私は翼の体を支えると、涙がこぼれてきた。
「なぁ……フサ……」
「ツー…ちゃん?」
「悪かったな……女らしく…できなくて。
それでも……ありが…とな」
「ツー………ちゃ…ん。
……ごめん…ごめん…ほんとに…」
先ほどまで、体温の残っていた翼の体は少しづつ、温かみを消して今では冷たくなっていた。

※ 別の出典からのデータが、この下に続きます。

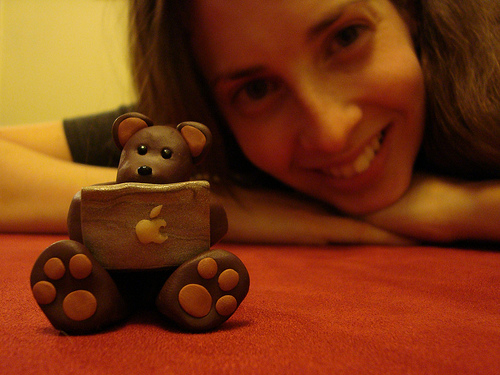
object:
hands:
[179, 167, 417, 248]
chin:
[322, 180, 407, 217]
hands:
[242, 159, 480, 242]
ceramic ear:
[176, 121, 211, 166]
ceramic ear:
[111, 112, 154, 152]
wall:
[0, 4, 124, 111]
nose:
[274, 60, 366, 156]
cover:
[60, 185, 227, 274]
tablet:
[78, 176, 213, 268]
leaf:
[149, 205, 164, 219]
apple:
[135, 204, 168, 244]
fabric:
[1, 230, 497, 373]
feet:
[160, 248, 251, 328]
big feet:
[29, 239, 114, 334]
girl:
[0, 0, 500, 242]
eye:
[228, 70, 286, 115]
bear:
[28, 112, 251, 334]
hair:
[399, 0, 497, 183]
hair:
[126, 0, 280, 203]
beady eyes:
[136, 144, 148, 156]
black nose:
[137, 165, 153, 177]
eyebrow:
[206, 60, 266, 95]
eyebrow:
[306, 0, 380, 43]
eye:
[320, 20, 377, 60]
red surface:
[2, 232, 499, 369]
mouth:
[295, 121, 402, 195]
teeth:
[304, 127, 389, 178]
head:
[107, 105, 217, 187]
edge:
[80, 181, 212, 203]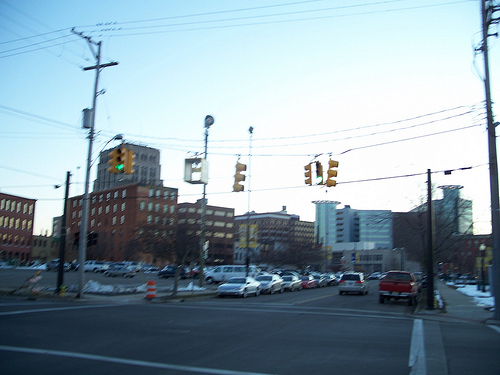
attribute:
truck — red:
[375, 266, 417, 308]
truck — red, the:
[379, 270, 424, 307]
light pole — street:
[195, 110, 216, 290]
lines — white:
[173, 295, 499, 328]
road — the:
[160, 311, 322, 368]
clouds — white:
[225, 44, 387, 136]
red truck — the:
[377, 271, 422, 303]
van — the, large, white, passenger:
[206, 262, 258, 284]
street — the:
[0, 273, 492, 370]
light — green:
[108, 147, 133, 175]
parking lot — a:
[0, 261, 315, 298]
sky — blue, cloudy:
[254, 47, 390, 113]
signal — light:
[207, 154, 259, 194]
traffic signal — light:
[228, 152, 251, 195]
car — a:
[336, 265, 369, 295]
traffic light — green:
[101, 136, 153, 188]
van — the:
[213, 266, 278, 284]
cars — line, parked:
[215, 267, 333, 302]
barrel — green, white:
[146, 278, 158, 300]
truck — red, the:
[336, 251, 448, 311]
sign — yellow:
[228, 219, 278, 260]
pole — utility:
[70, 25, 118, 300]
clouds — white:
[243, 85, 447, 170]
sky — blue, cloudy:
[1, 2, 498, 248]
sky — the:
[145, 43, 365, 125]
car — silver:
[335, 270, 370, 298]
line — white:
[168, 294, 424, 313]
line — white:
[139, 299, 413, 319]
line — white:
[3, 341, 231, 374]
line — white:
[403, 313, 423, 371]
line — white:
[0, 299, 126, 316]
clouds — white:
[12, 98, 80, 155]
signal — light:
[326, 155, 339, 189]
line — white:
[237, 300, 392, 317]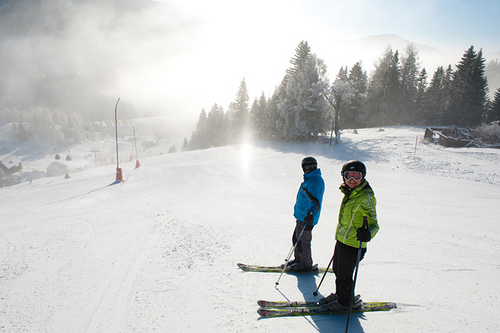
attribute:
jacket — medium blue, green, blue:
[293, 166, 326, 225]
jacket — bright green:
[335, 178, 380, 248]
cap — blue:
[301, 156, 319, 171]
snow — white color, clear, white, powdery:
[0, 124, 499, 332]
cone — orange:
[116, 167, 127, 184]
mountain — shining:
[354, 33, 443, 53]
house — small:
[0, 153, 24, 176]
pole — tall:
[114, 96, 122, 184]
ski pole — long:
[345, 214, 369, 332]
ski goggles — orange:
[342, 170, 364, 182]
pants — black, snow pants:
[332, 239, 367, 307]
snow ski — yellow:
[257, 304, 397, 318]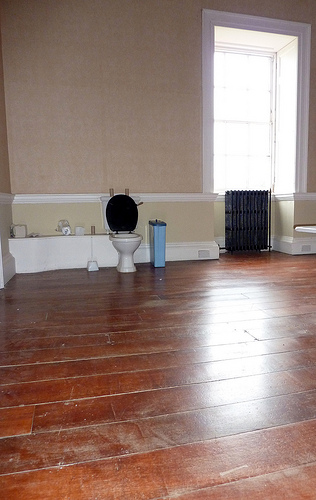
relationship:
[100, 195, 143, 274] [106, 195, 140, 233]
toilet has seat cover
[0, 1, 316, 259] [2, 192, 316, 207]
wall has molding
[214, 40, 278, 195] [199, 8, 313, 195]
window has frame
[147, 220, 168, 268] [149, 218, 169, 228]
trash can has lid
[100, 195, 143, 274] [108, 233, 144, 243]
toilet has seat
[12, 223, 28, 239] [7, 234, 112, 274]
item on shelf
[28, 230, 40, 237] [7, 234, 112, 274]
item on shelf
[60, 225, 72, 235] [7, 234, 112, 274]
item on shelf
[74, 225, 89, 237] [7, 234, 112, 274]
item on shelf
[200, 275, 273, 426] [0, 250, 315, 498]
reflection on floor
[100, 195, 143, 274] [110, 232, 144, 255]
toilet has bowl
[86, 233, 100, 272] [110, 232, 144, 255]
toilet cleaner near bowl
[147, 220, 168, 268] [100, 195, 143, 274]
trash can near toilet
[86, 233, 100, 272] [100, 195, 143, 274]
toilet cleaner near toilet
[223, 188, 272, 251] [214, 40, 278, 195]
radiator near window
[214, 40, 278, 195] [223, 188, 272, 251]
window above radiator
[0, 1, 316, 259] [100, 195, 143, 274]
wall above toilet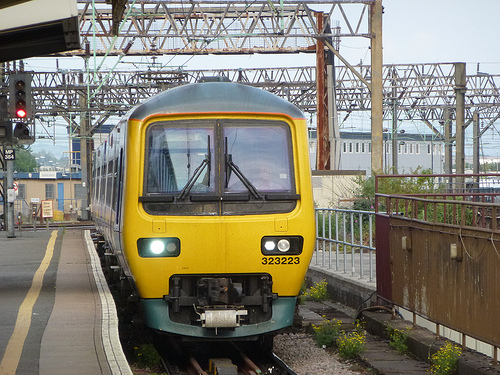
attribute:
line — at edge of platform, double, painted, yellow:
[17, 245, 62, 324]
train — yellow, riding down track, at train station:
[82, 80, 313, 343]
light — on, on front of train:
[122, 223, 193, 261]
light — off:
[259, 220, 306, 264]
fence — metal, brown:
[375, 174, 489, 325]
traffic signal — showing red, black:
[5, 66, 39, 134]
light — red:
[12, 106, 39, 122]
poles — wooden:
[370, 14, 484, 174]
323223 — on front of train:
[264, 258, 305, 266]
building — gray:
[315, 129, 450, 173]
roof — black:
[308, 126, 464, 146]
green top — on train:
[138, 75, 295, 120]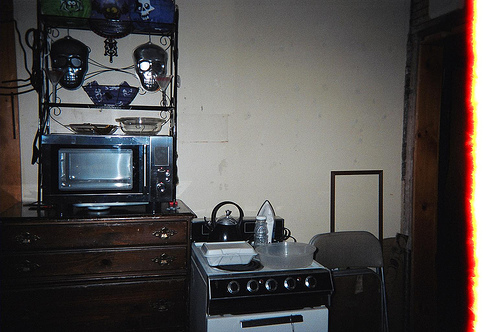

「……うひゃ…ひゃはっはっはっはははっ!あっははははははははふひっはははは!」
神はお腹を抱えて一人で楽しそうに笑っていた。
「ふふっ…ふ…どうだい?
よくわかっただろう。
神には慈悲など、存在しない。
誰がどこで野垂れ死しようかと関係ないのさ!
だって、関係ないから。
そうやって、お前ら人が嘆き、怒り、憎しみを抱くことだけが面白いのさ。
ハッピーエンドなんて、もう見飽きたのさ」
理解出来ない。
何もかも、だ。
あぁ、もう嫌だ。
翼がなぜ慈悲などない死ななければいけなかった神とは所詮そのような者あぁフーごめ戦争をとめた事があるか私は頭からはな野垂れ死しようともフーごめんさなければお父さなければみた神など殺せつばさつばさつばさつばさ殺せ殺せ殺せ殺せつば全てをふーご何もかもおとう神とはは人を救うためにこの世の中の教会に存在し悪い者には処罰を与え良い者には良き人生を与える神を信じ祈る者だけにその幸福を与え悪い者でも改心し神を信じれば処罰を与える事無く許される存在人々にたくさんのきせきあたえそのたびにひとびとにしんらいされしんこうしゃがふえていったかみはしゅうきょうによりいろいろなじんぶつがいるがそのほとんどはひとをたすけるためにいるといわれいやだいやだいやだいやダ
イヤダイヤダイヤダイヤダイヤダイヤダイヤダイヤダイヤダイヤダイヤダイヤダイヤダイヤダイヤダイッ
「あぁ、壊れたか。
もろいな、人は」
目の前にいる男は、先ほどまで大事そうに抱えていた物を自身の手によって潰している。
言葉にならない笑い声を出しながら。
人はやはりダメだな。
もう少し、人離れした考えの持ち主でないと。
俺は教会を離れた。
男と、原型のとどめて無い物とナイフを置いて。